CAMDEN — As the new NFL season begins, 32 head coaches will guide their teams through five grueling months with one goal: to win the Super Bowl.

It’s no easy task for the guys calling the plays from the sidelines. Football coaches must be teachers, motivators, and disciplinarians to 53 elite athletes while they craft a winning game plan. Only 466 men have ever held the title of NFL head coach.

John Maxymuk, a Rutgers–Camden reference librarian, has chronicled the lives and achievements of each one of them in his new book, NFL Head Coaches: A Biographical Dictionary, 1920-2011(McFarland, 2012).

From early pro football pioneers like Paul Brown to today’s championship leaders like Bill Belichick, Maxymuk’s book is a definitive guide to every head coach in NFL history.

The book not only includes each coach’s won-loss record, but also describes their coaching lineage and their coaching styles and philosophies.

“Coaches are managers,” says Maxymuk, a Cherry Hill resident. “Each has a unique styles and each was influential in his own way.”

Maxymuk divides the book into two parts: head coaches from the NFL’s early days from 1920-32 and head coaches of the modern game from 1933 to the present day.

“The game changed a lot from those first 13 years,” Maxymuk says. “About 80 percent of the coaches in those days also played on the team. In researching the coaches, you’re also researching the history of the league and the evolution of the strategy of the game. It’s interesting to track that through the years.”

Maxymuk uses his book to trace coaching trends through history, from the growing use of assistant coaches and coordinators to the explosion of tactical variations employed on both the offensive and defensive sides of the ball.
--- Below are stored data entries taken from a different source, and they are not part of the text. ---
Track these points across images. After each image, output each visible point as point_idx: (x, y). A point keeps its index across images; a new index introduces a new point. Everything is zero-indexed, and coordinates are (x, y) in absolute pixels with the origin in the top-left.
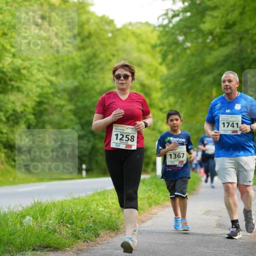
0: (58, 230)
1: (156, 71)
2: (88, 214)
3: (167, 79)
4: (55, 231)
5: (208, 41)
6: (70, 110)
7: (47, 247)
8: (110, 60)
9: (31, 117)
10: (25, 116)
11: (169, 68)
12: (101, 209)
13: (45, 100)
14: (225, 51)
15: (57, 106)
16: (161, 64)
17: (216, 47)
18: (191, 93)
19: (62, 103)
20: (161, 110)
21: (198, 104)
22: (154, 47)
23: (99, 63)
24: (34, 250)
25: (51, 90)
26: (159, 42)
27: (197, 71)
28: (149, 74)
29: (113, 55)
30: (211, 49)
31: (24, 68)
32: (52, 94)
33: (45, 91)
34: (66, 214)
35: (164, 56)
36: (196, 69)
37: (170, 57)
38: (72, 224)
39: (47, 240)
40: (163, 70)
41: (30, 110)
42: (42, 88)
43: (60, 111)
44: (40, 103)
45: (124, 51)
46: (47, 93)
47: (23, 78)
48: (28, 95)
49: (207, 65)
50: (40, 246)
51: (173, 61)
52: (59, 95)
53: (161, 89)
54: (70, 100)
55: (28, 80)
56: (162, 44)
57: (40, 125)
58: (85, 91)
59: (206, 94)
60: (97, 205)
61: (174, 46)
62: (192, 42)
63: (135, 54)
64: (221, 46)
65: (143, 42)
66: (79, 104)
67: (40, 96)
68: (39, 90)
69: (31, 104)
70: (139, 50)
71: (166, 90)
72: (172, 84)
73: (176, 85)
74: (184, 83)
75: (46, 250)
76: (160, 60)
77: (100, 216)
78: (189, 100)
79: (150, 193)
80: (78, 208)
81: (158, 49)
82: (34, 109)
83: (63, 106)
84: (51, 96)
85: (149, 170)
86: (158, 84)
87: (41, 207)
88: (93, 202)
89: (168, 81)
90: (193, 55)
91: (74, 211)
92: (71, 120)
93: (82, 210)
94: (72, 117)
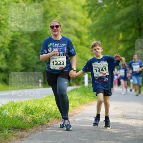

Many pro football fans like to debate their lists of the greatest players and coaches of all time. For his book, Maxymuk devised his own ranking formula to determine the best coach in history. He takes into account winning percentage, postseason appearances, and championships, among other metrics.

“Paul Brown comes out on top,” Maxymuk says, referring to the first coach of the Cleveland Browns who also inspired his team’s nickname. Many call Brown the father of modern football.

“Vince Lombardi and George Halas are second- and third-ranked coaches,” Maxymuk says.

Lombardi is the legendary coach of the Green Bay Packers; Halas, the Hall-of-Fame Chicago Bears coach. Another Packer, Curly Lambeau, and the Dolphins’ Don Shula round out the top five coaches in Maxymuk’s rankings.

From researchers and statisticians to common fans, Maxymuk says his book is for all of those who enjoy the game.

“It’s for anyone who is interested in football,” he says.

Maxymuk is a reference librarian at Rutgers–Camden’s Paul Robeson Library. He is the author of several other NFL books, including Eagles by the Numbers: Jersey Numbers and the Players who Wore Them (Camino Books 2005); Uniform Numbers of the NFL: All-Time Rosters, Facts and Figures (McFarland, 2005); Eagles Facts and Trivia: Puzzlers for the Bird-Brained (Camino Books, 2006); and Quarterback Abstract (Triumph Books, 2009).